The Year of Magical Thinking
by Joan Didion

Alfred A. Knopf, 2005. ISBN 140004314X.
Reviewed by Janet Caplan
Posted on 11/28/2005

Nonfiction: Memoir; Nonfiction: Relationships; Nonfiction: Life Lessons

Joan Didion writes, "Life changes fast. Life changes in the instant. You sit down to dinner and life as you know it ends. The question of self-pity."

These words aptly sum up The Year of Magical Thinking, a book written after the very sudden death of Didion's husband, writer John Gregory Dunne, in late December 2003. Having returned home from a hospital visit to their daughter who was lying in intensive care with pneumonia and septic shock, the couple had just sat down to dinner when Dunne suffered a massive heart attack and died. What follows in Didion's memoir is her account of the year subsequent to her husband's death-the unfathomable grief at the loss of her partner of forty years coupled with the need to cope with her daughter's illness throughout much of that time. Didion's only child died in August 2005.

The 71-year-old Didion, a Californian living in New York since the late 1980s, has been writing novels and essays since the late 1950s. Among her many works are the novels Run River and Play It As It Lays and the essay collections, Slouching Toward Bethlehem and The White Album. The Year of Magical Thinking, recipient of the 2005 National Book Award for non-fiction, is her thirteenth and most personal work.

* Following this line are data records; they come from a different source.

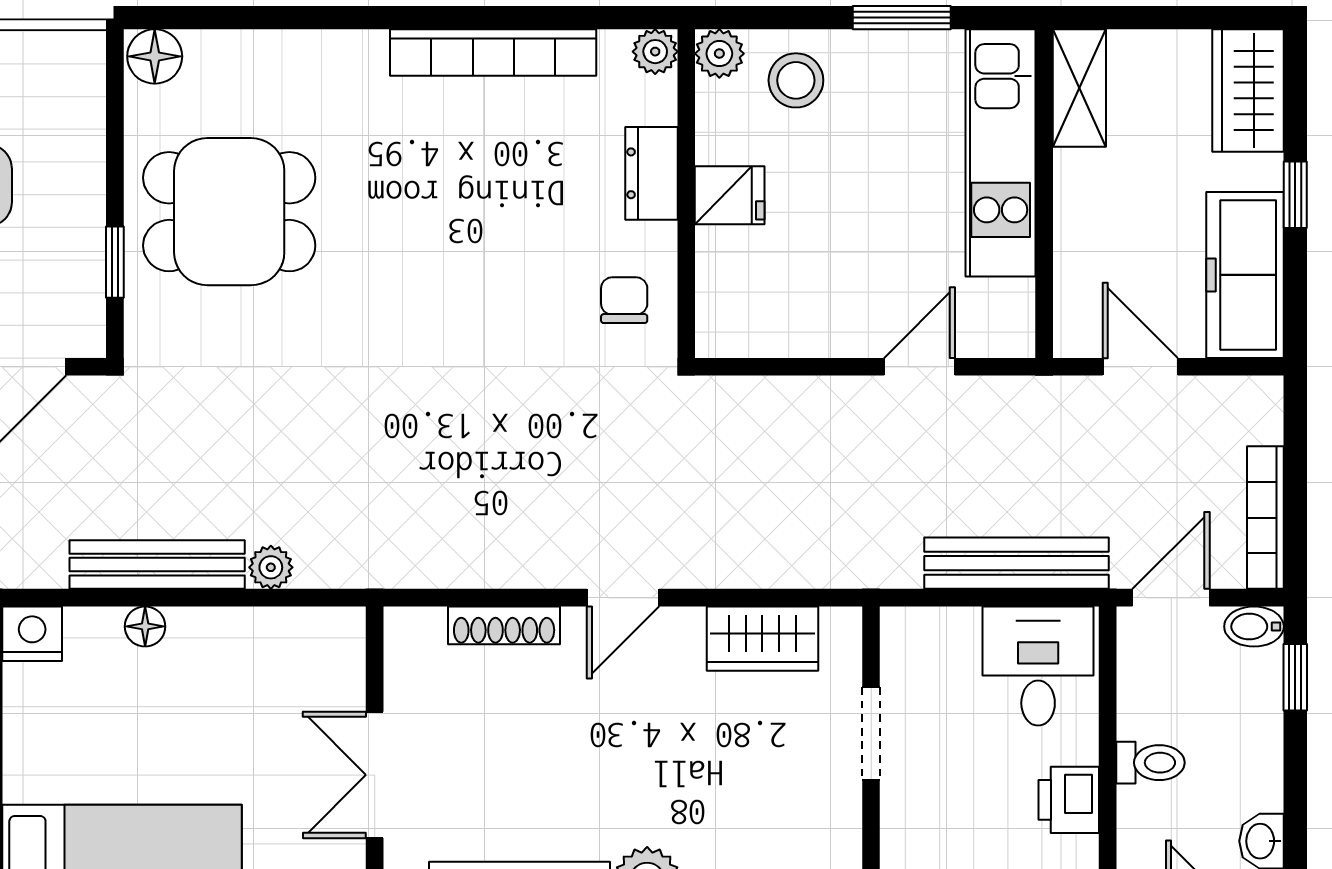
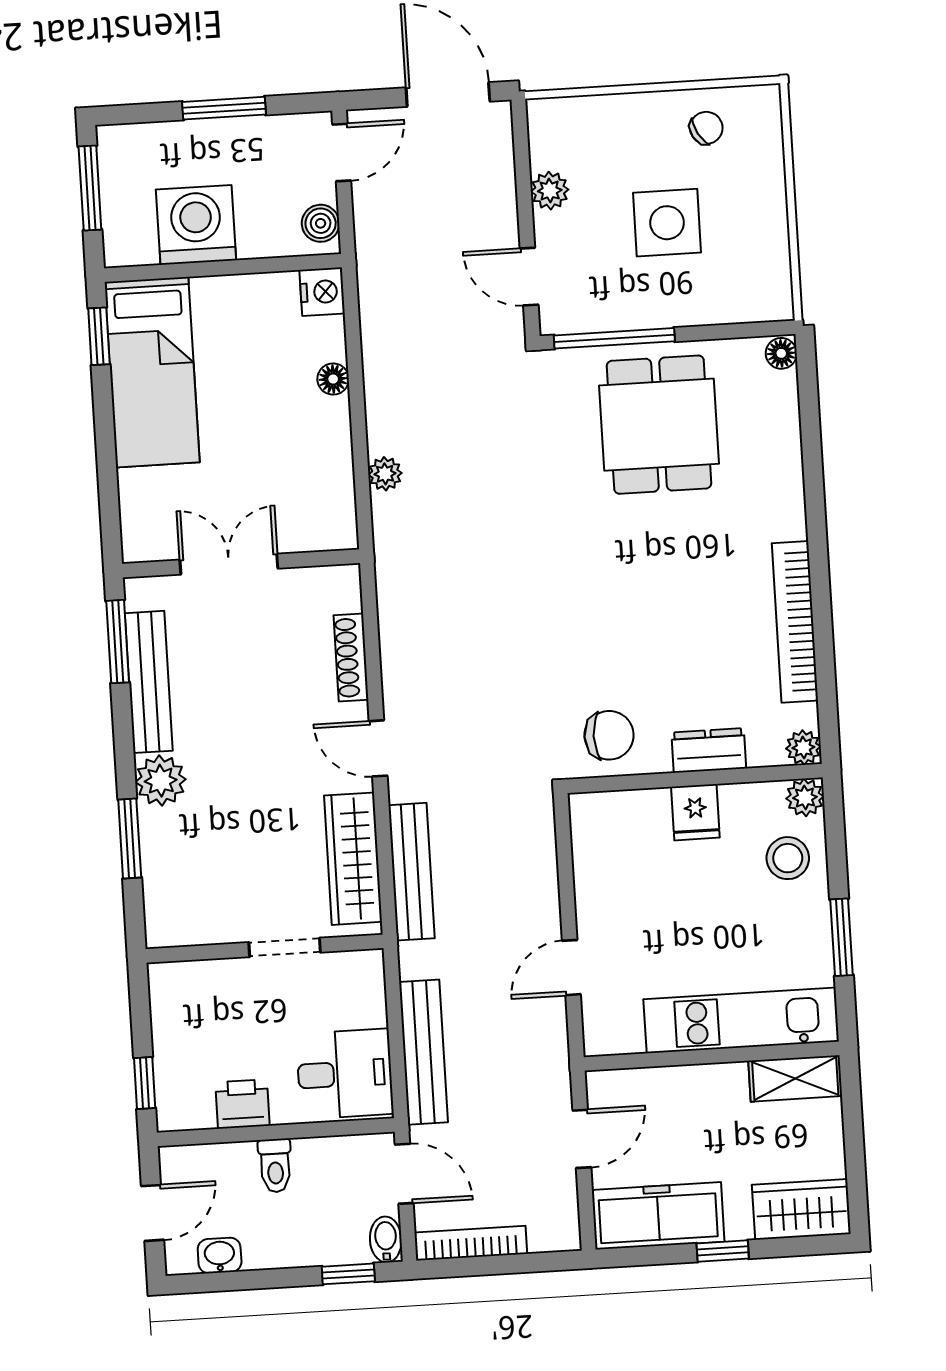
floor lamp: (155, 56) -> (781, 353), width x0.73, depth x0.73
window: (115, 262) -> (614, 338), width x2.17
chair: (624, 300) -> (609, 735), width x1.37, depth x1.37
door: (919, 367) -> (571, 968), swing flipped
bench: (157, 565) -> (412, 872), moved
wardrobe: (762, 639) -> (353, 859), width x1.50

As personal as this book is, Didion never writes in anything but the clearest, cleanest sentences. Never over-dramatized or overblown, never wallowing in self-pity, the book is an examination of her grief and loss. Didion and her husband worked together at home for virtually all of their forty-year marriage, collaborating at times on screenplays and constantly checking back with one another. What ended with John's death was "the possibility of response. There is no one to hear this news, nowhere to go with the unmade plan, the uncompleted thought. There is no one to agree, disagree, talk back."

While not wishing to belittle the health issues plaguing her daughter during Didion's first year of widowhood, it is the widowhood of which she writes that strikes a universal chord in this sad, powerful book. "We are equally incapable of imagining the reality of life without the other...Marriage is memory, marriage is time." For all of us living with or having lived with a longtime partner, Didion need say no more than those few words. The sadness at her loss is huge; her loss is palpable. It is difficult to imagine a more touching, poignant memoir, and from someone who is so evidently in charge of virtually all else in her life.